Title: XML parser error for images containing [JSON] / [JUMBF] tags
Post by: Mac2 on February 07, 2024, 10:11:14 AM
When I import data from ExifTool into my application (IMatch) and these files contain CAI/C2PA data, the import fails because of the XML produced by ExifTool is invalid.

I've used the official sample images from the project's GitHub: https://github.com/c2pa-org/public-testfiles/tree/main/image/jpeg

Both the Microsoft XML parser (Windows) and the XML-Parser/Validator in Visual Studio Code report this node:

<JSON:Author>
  <rdf:Description et:id='author' et:table='JSON::Main'>
   <et:desc>Author</et:desc>
   <et:prt rdf:parseType='Resource'>
    <JSON:@type>Person</JSON:@type>
    <JSON:name>Adobe make_test</JSON:name>
   </et:prt>
  </rdf:Description>
 </JSON:Author>

and complain about the JSON:@type as "Element or attribute do not match QName production: QName::=(NCName':')?NCName".
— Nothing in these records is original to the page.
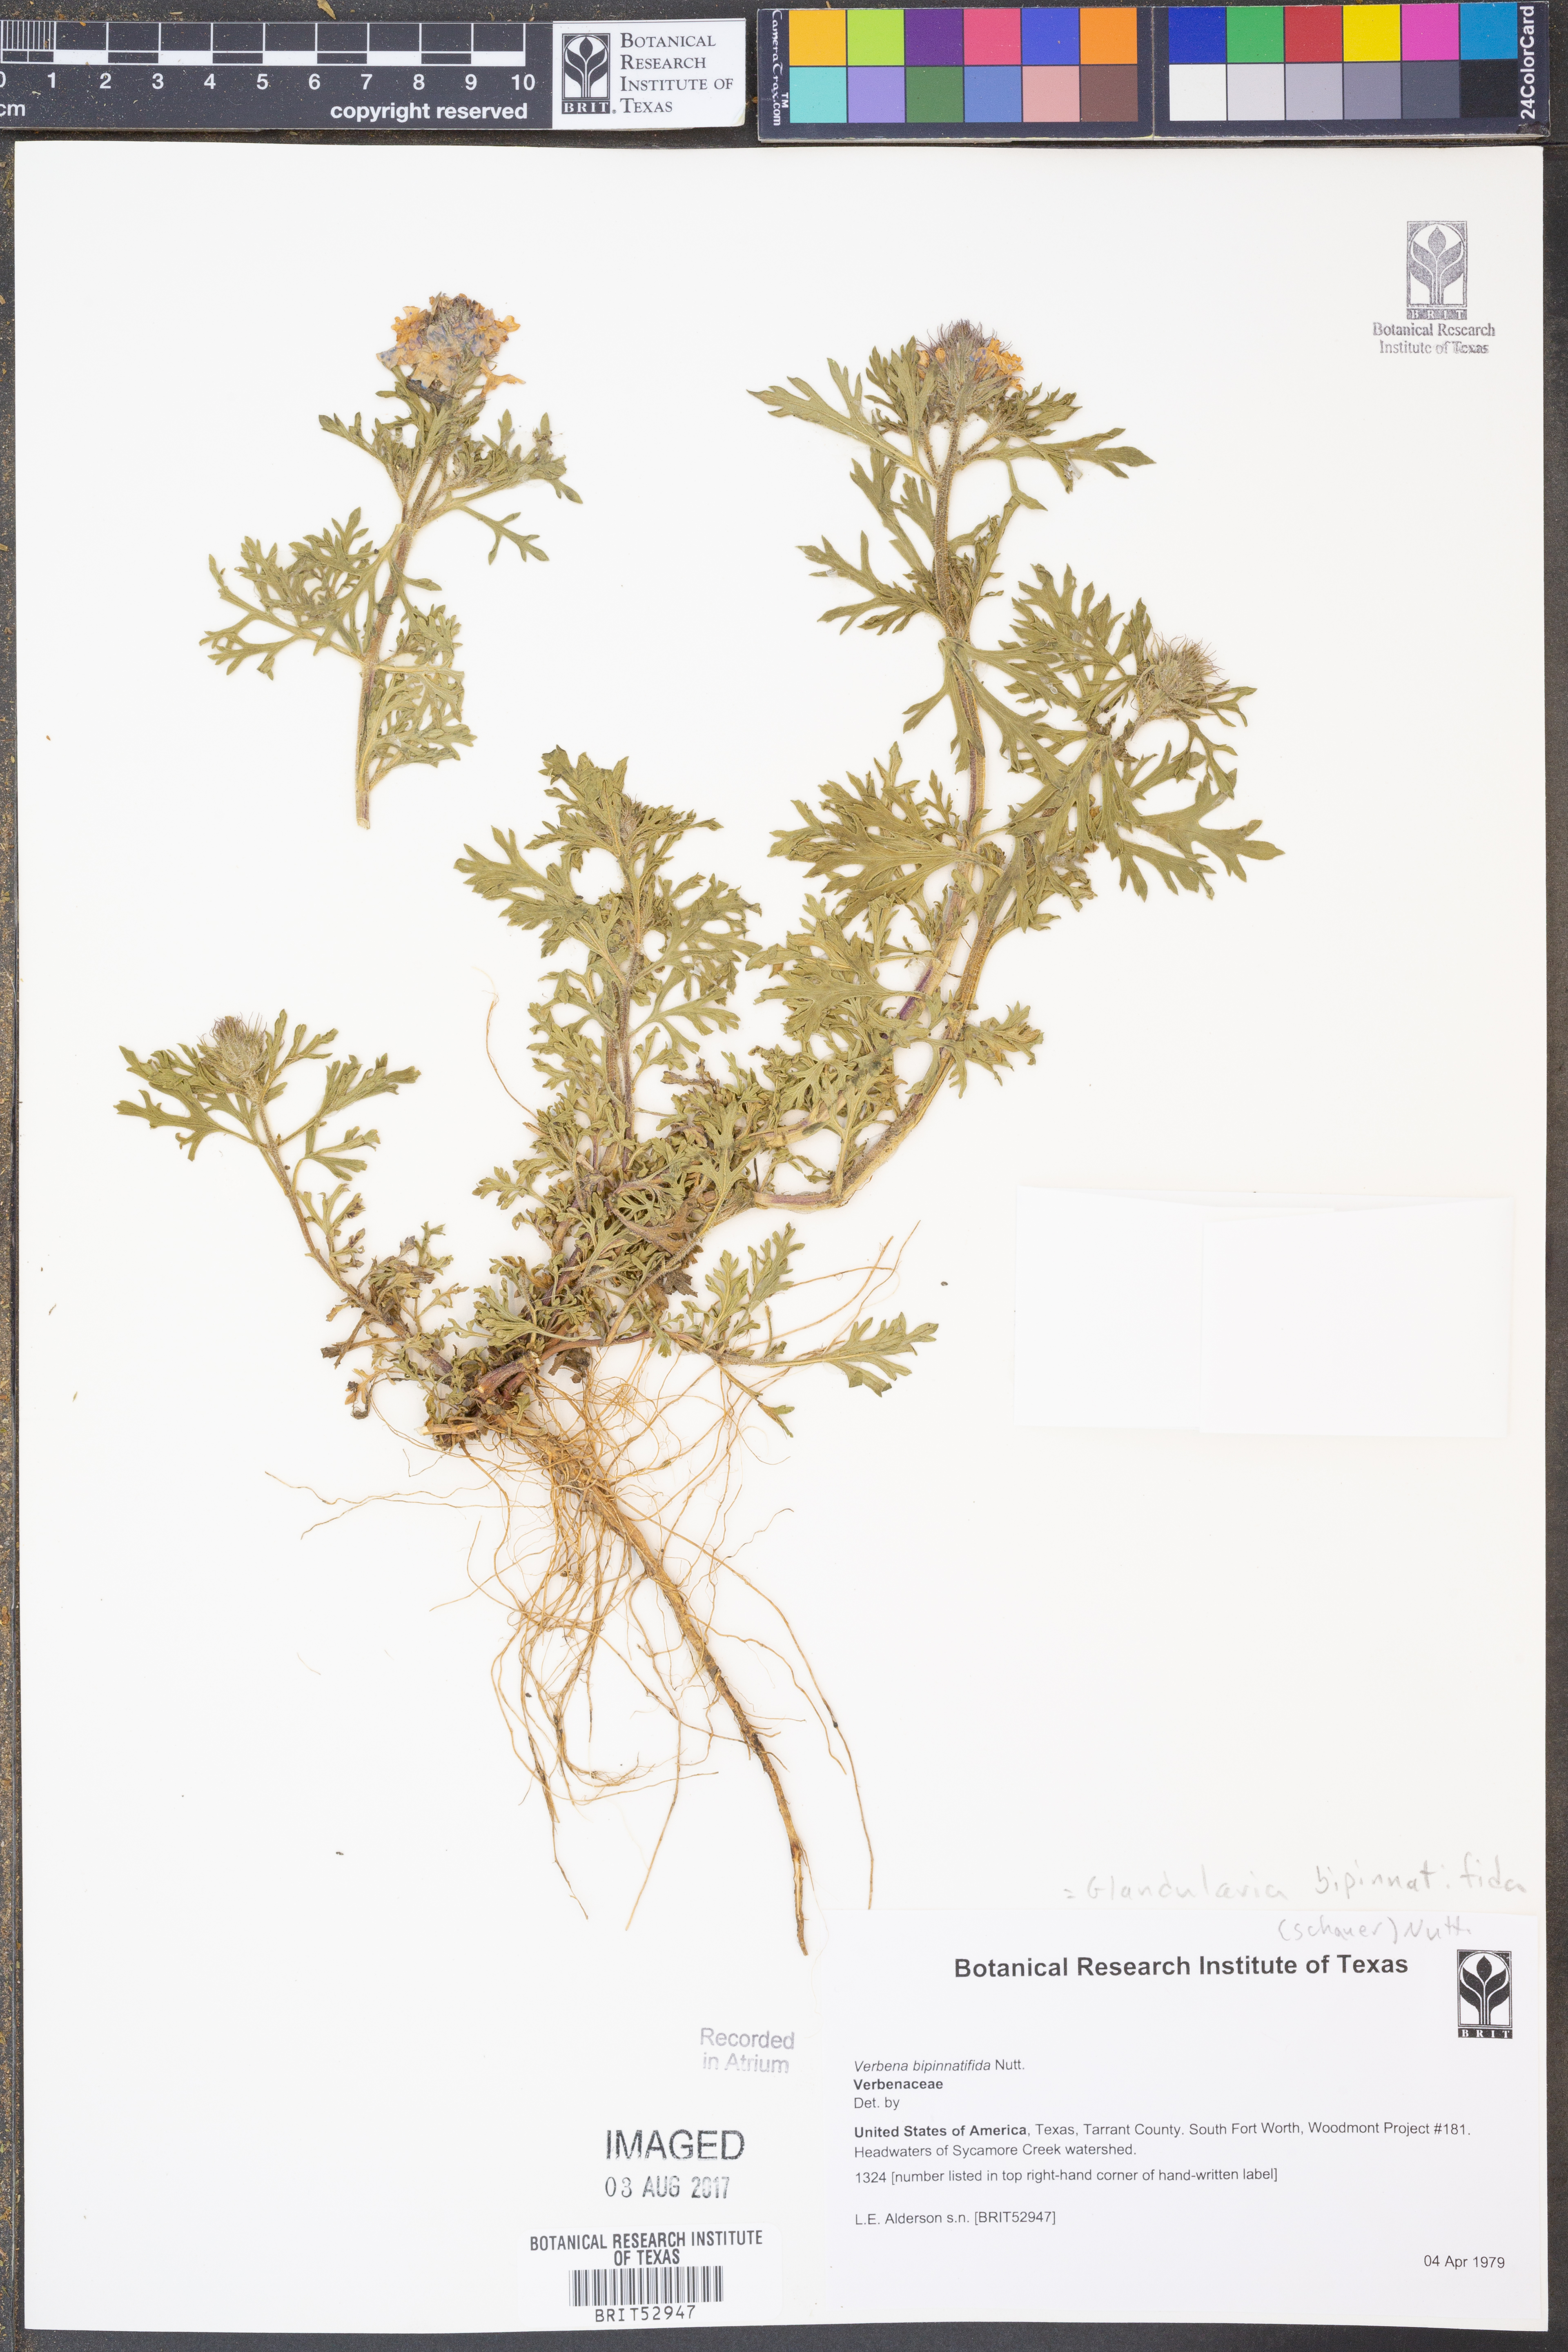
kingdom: Plantae
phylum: Tracheophyta
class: Magnoliopsida
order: Lamiales
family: Verbenaceae
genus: Verbena
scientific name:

When I replace the node name with <JSON:at-type></JSON:at-type> before parsing it with MSXML, the error is gone and my software can ingest the data as usual.
Title: Re: XML parser error for images containing [JSON] / [JUMBF] tags
Post by: Phil Harvey on February 07, 2024, 11:11:44 AM
I am having trouble trying to reproduce this.

Which specific sample image, and what ExifTool command line did you use?

- Phil

Edit: Ah, OK.  I can see it now by adding the -struct option.
Title: Re: XML parser error for images containing [JSON] / [JUMBF] tags
Post by: Phil Harvey on February 07, 2024, 11:55:15 AM
Got it.  I'll add strict XML attribute name validation for structure elements in the next release (12.77), which should fix the issue.

- Phil
Title: Re: XML parser error for images containing [JSON] / [JUMBF] tags
Post by: Mac2 on February 07, 2024, 12:12:37 PM
Sorry, I should have included the parameters I use to extract the data. Which indeed use -struct.

That's for looking into this. It's not urgent, but I expect to see more and more of images with embedded CAI data in the future.
Title: Re: XML parser error for images containing [JSON] / [JUMBF] tags
Post by: Mac2 on February 07, 2024, 12:47:15 PM
There are more XML errors.
The data in the attached JPG file fails to load, with the error message
<CBOR:actions[1].action rdf:parseType='Resource'>
'A name contained an invalid character.'
Every node name with [1] is rejected as illegal.

I have created this JPG image for testing purposes with Stable Diffusion and used Photoshop to save it with Content Credentials enabled.

These are the parameters used to extract the metadata:

-overwrite_original
-charset
FILENAME=UTF8
-tagsfromfile
c:\images\001 copy.jpg
-all:all
-api
struct=2
-use
MWG
--preview:all
-@
v:\exiftool\arg_files\exif2xmp.args
--Exif:rating
-@
v:\exiftool\arg_files\iptc2xmp.args
-@
v:\exiftool\arg_files\gps2xmp.args
C:\temp\imt8B23A0F7-3976-422C-A096-2AA8F83C5D26.xmp
-execute


Title: Re: XML parser error for images containing [JSON] / [JUMBF] tags
Post by: Phil Harvey on February 07, 2024, 02:42:55 PM
Thanks.  The patch will force all structure field names to conform with the XML specification, removing all invalid characters.  The only exception is that I will allow "xml" as the first 3 letters in a field name, which may not be strictly allowed by the spec, but I've tested and it still passes my XML validator (https://www.w3schools.com/xml/xml_validator.asp).

- phil
Title: Re: XML parser error for images containing [JSON] / [JUMBF] tags
Post by: Mac2 on February 08, 2024, 03:09:45 AM
Excellent. Thank you.
Hopefully the Microsoft XML parser will accept these node names too.